You won’t have anything close to solitude at Machu Picchua. For that, however, you have the rest of the Sacred Valley. The entire Sacred Valley, or Urubamba, is dotted with Incan sites that, while they don’t boast the fame of Machu Picchu, are impressive in their own rights.
Pisac is one of many small, traditional Andean towns in the valley, and despite covering only a smattering of blocks wedged into the base of a valley, it’s one of the most bustling of the bunch with a popular weekly fair. The archaeological site of the same name is located three miles from town, mostly uphill, and tiered terraces the Incans built are carved into the mountainside all the way to the top. You can hike it or catch a ride to the top and then walk the loop of the ruins, where the valley stretches out below for miles. And you’ll have it mostly to yourself.
If you’re hungry in Pisac, head for the mammalian equivalent of Red Lobster at San Francisco Colonial Oven. There you can pick one of the guinea pigs scurrying around a pen to be roasted for your dinner. Guinea pig, or cuy, is a delicacy in Peru, by the way.
And yes, it tastes like chicken.
While Lima claims its own share of historical sites, it’s more contemporary, whereas Cuzco is more traditional.

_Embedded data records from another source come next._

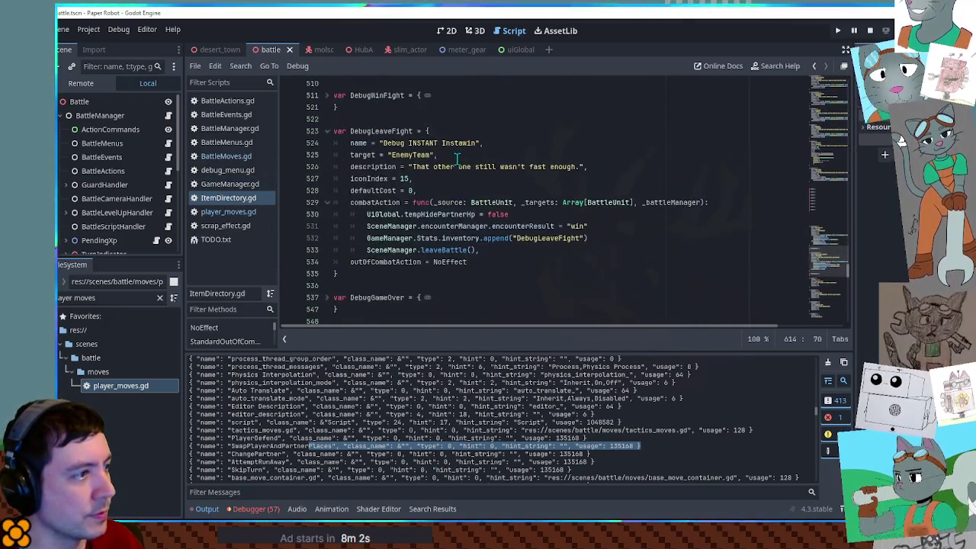
{"action": "scroll", "coordinate": [456, 158], "scroll_direction": "down", "scroll_amount": 15}
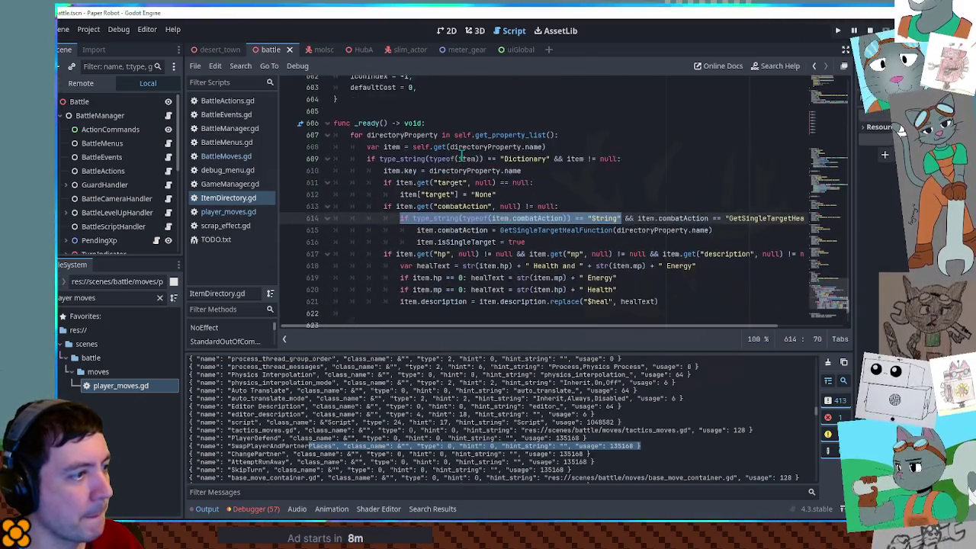
{"action": "left_click", "coordinate": [231, 157]}
{"action": "left_click", "coordinate": [463, 190]}
{"action": "key", "text": "End"}
{"action": "key", "text": "Return"}
{"action": "type", "text": "print(moveName"}
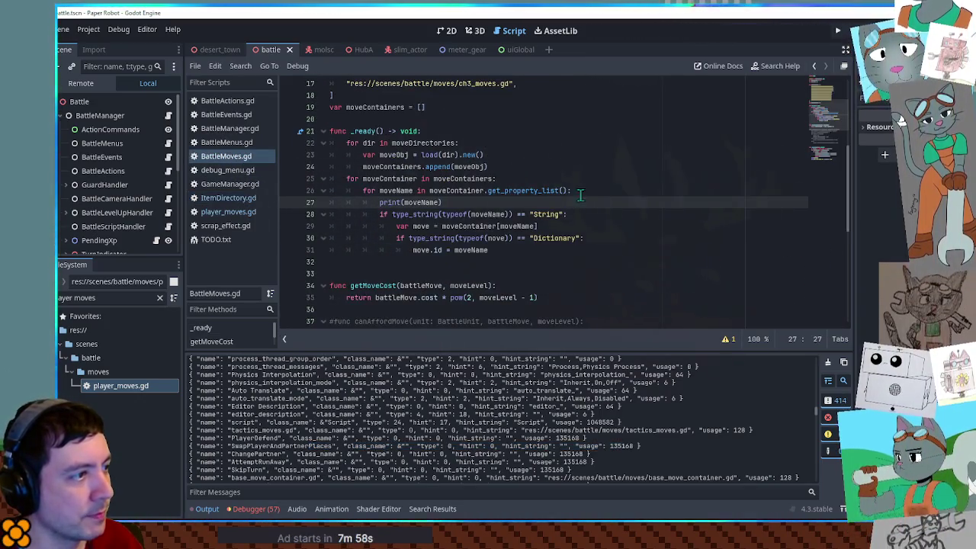
{"action": "left_click", "coordinate": [515, 192]}
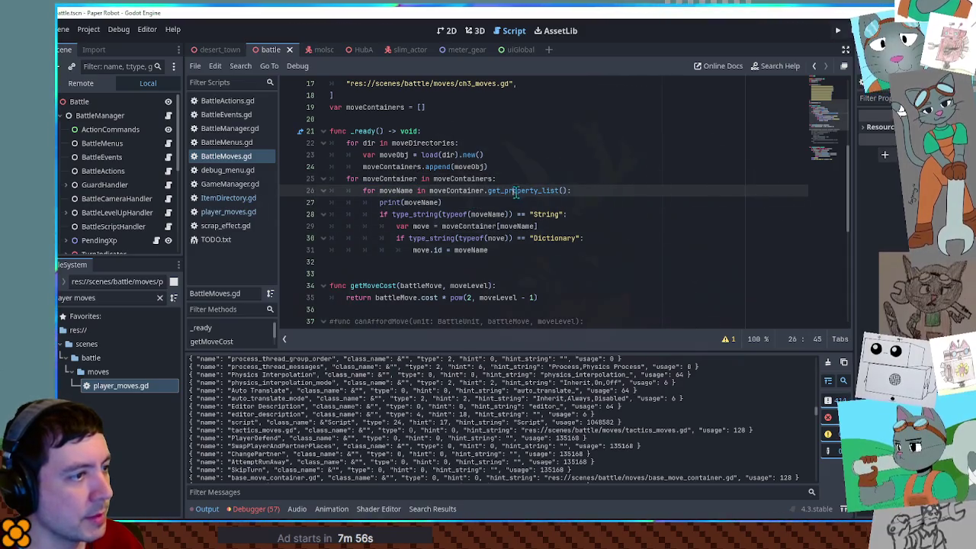
{"action": "double_click", "coordinate": [526, 191]}
{"action": "key", "text": "ctrl+shift+f"}
{"action": "left_click", "coordinate": [522, 308]}
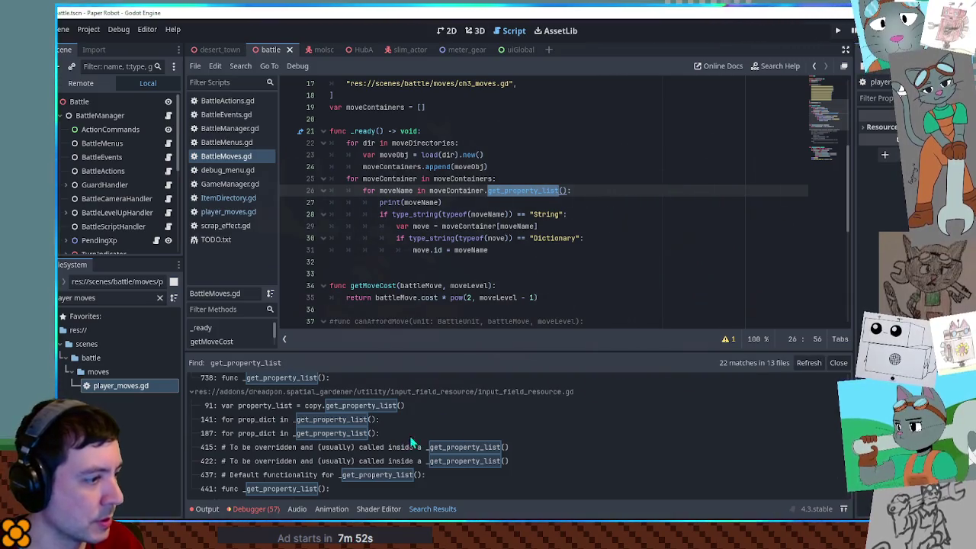
{"action": "scroll", "coordinate": [412, 442], "scroll_direction": "down", "scroll_amount": 10}
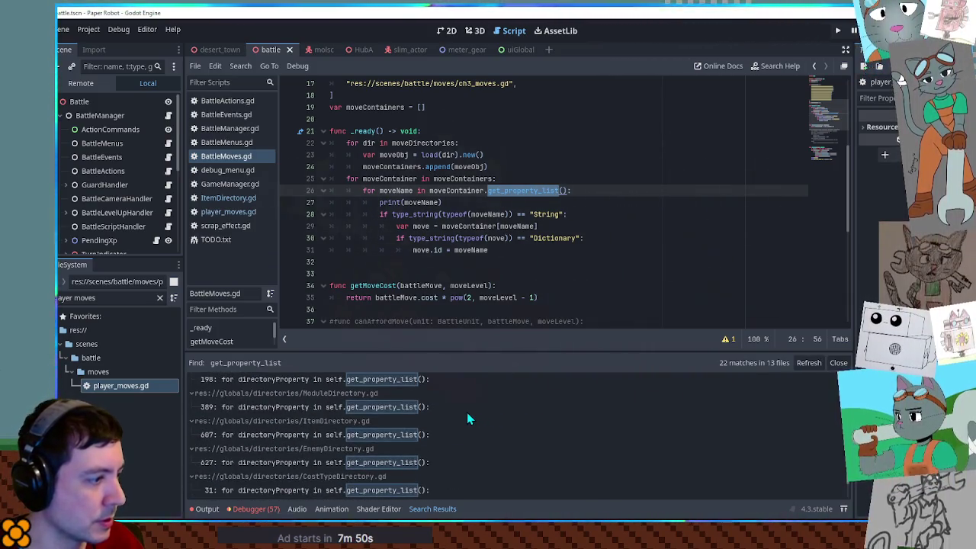
{"action": "left_click", "coordinate": [293, 406]}
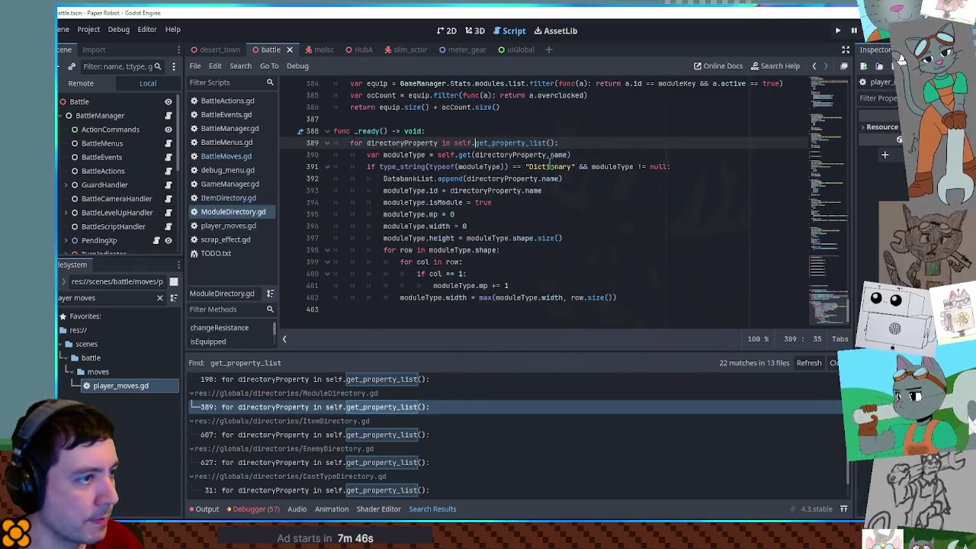
{"action": "left_click_drag", "start_coordinate": [475, 155], "coordinate": [568, 154]}
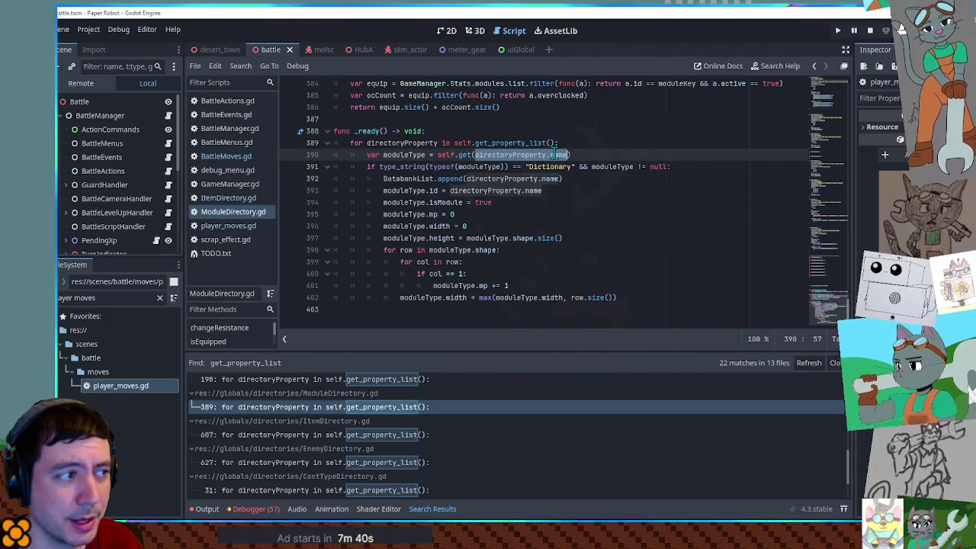
{"action": "left_click_drag", "start_coordinate": [568, 155], "coordinate": [475, 155]}
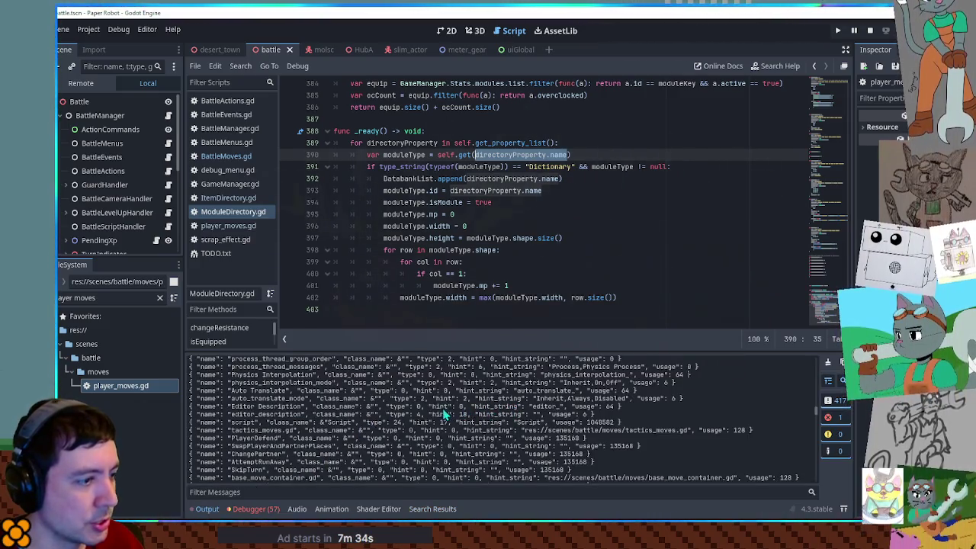
{"action": "double_click", "coordinate": [209, 398]}
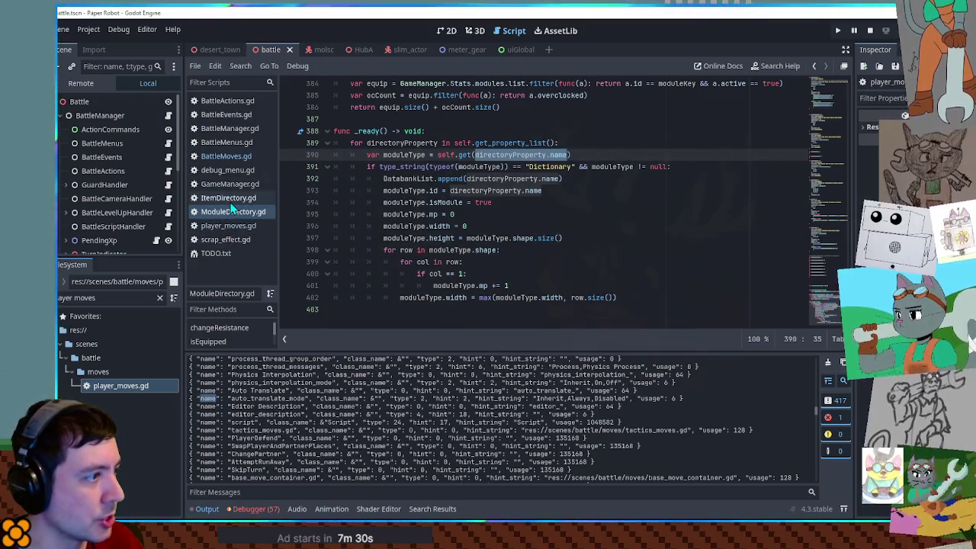
{"action": "middle_click", "coordinate": [232, 210]}
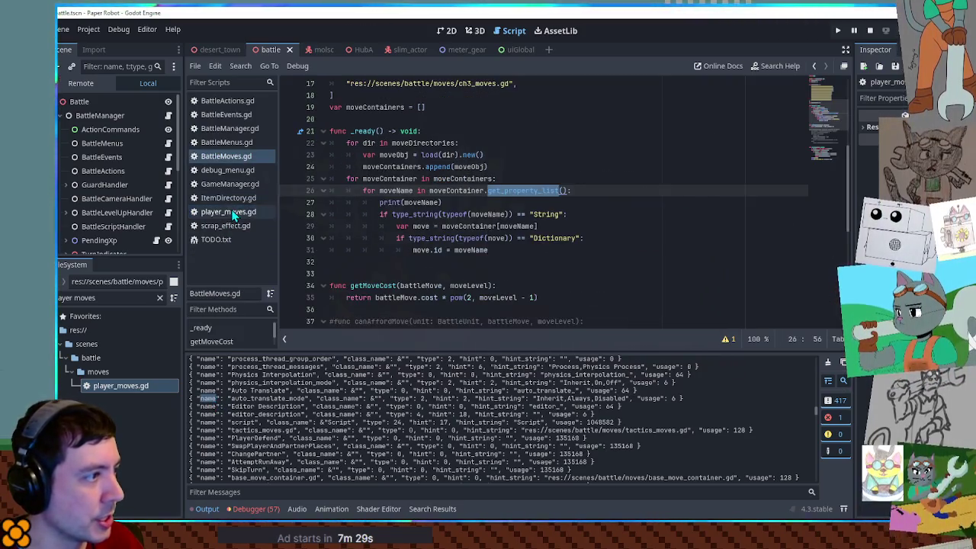
Step: Rename the loop variable to prop, add 'var moveName = prop.name' below it, and save
{"action": "double_click", "coordinate": [396, 191]}
{"action": "left_click", "coordinate": [397, 192]}
{"action": "double_click", "coordinate": [390, 192]}
{"action": "type", "text": "prop"}
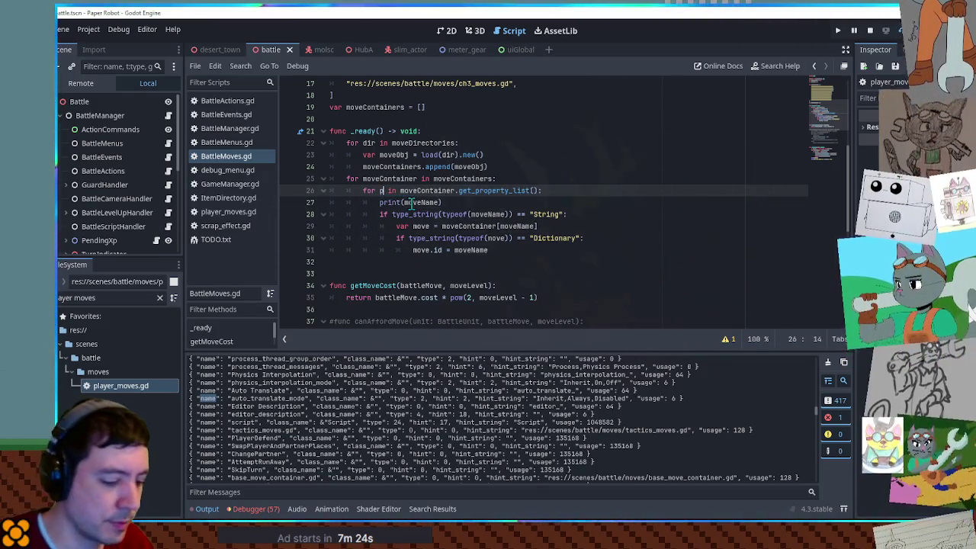
{"action": "key", "text": "End"}
{"action": "key", "text": "Return"}
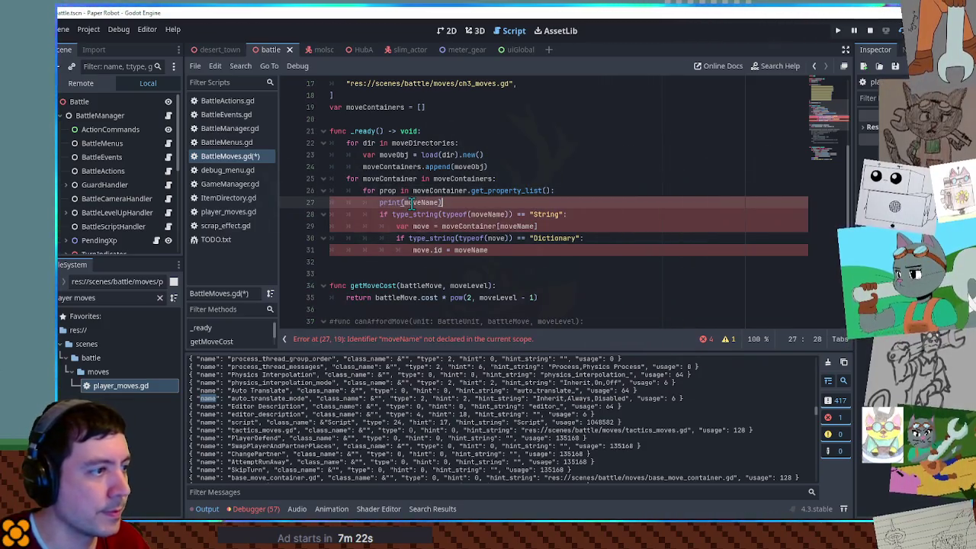
{"action": "type", "text": "var moveName = prop"}
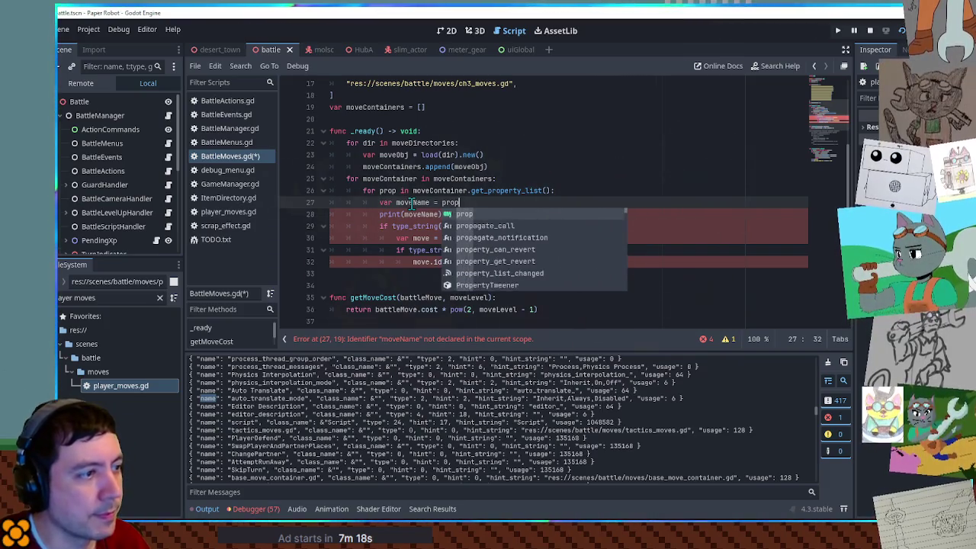
{"action": "type", "text": ".name"}
{"action": "left_click", "coordinate": [441, 214]}
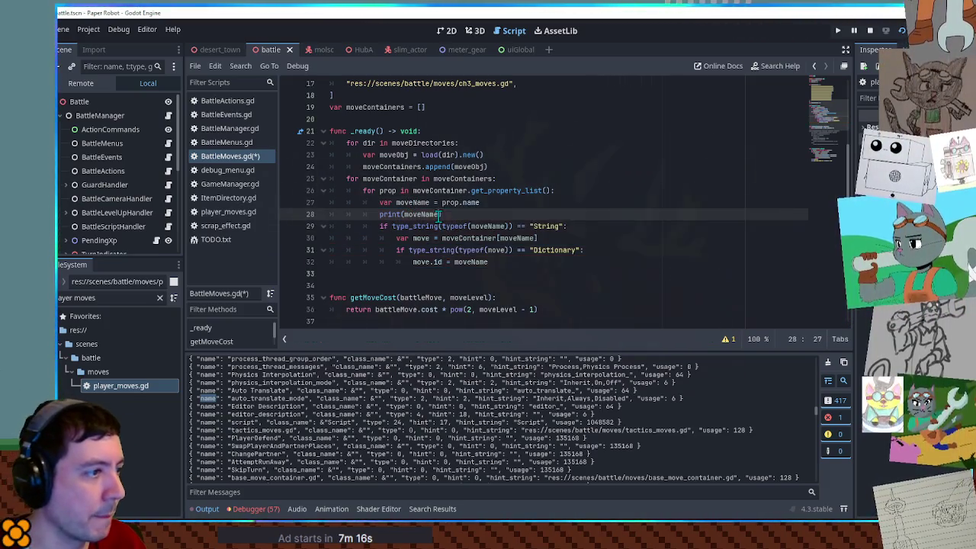
{"action": "key", "text": "ctrl+s"}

Andean culture and its influences appear in everything Cuzco, from food to how locals dress in colorful knits. Additionally, it serves as the jump-off point for Peru’s Sacred Valley, which includes Machu Picchu.
You’ll get the best views of the one-time capital of the Incan empire from the cluster of ruins at Sacsayhuamán. Be prepared for the most dizzying altitudes of the trip in Cuzco, though—it’s even higher up here than at Machu Picchu. Keep chomping on coca leaves and sucking down coca tea, since they fight altitude sickness, and you'll be pretty high. And yes, coca is the same stuff cocaine's made from, but you won't actually be getting high from leaves or tea. You'll be "high" as in altitude-wise, silly.
Keep in mind if there’s an ongoing celebration in Peru, then it’s probably happening in Cuzco. The Corpus Christi festival returns every June, and while it starts as a religious affair, the whole place turns into a party that lasts several days.
Unless you’re pitching a tent (not a euphemism), it’s impossible to stay any closer to Machu Picchu than Aguas Calientes. Most people bunk there before heading to the archaeological site. And while nearly impossible to say three times fast, neighboring Ollantaytambo is an easy 1.5-hour train ride from Aguas Calientes. Plus, an Incan fortress chiseled into the mountains flanks the town and the remnants of Incan ceremonial areas and temples give you plenty to look at. The Patacancha River runs through town, which is gloriously serene—unless, of course, there’s a festival underway.
Ollantaytambo also serves as a logical base for half- or whole-day hikes, including to Salineras, a patchwork of multicolored salt flats descending into the valley that locals still work today. Sightseeing in the Sacred Valley doesn’t have to be a stiff affair, either; hike, bike, or raft to amp things up a bit.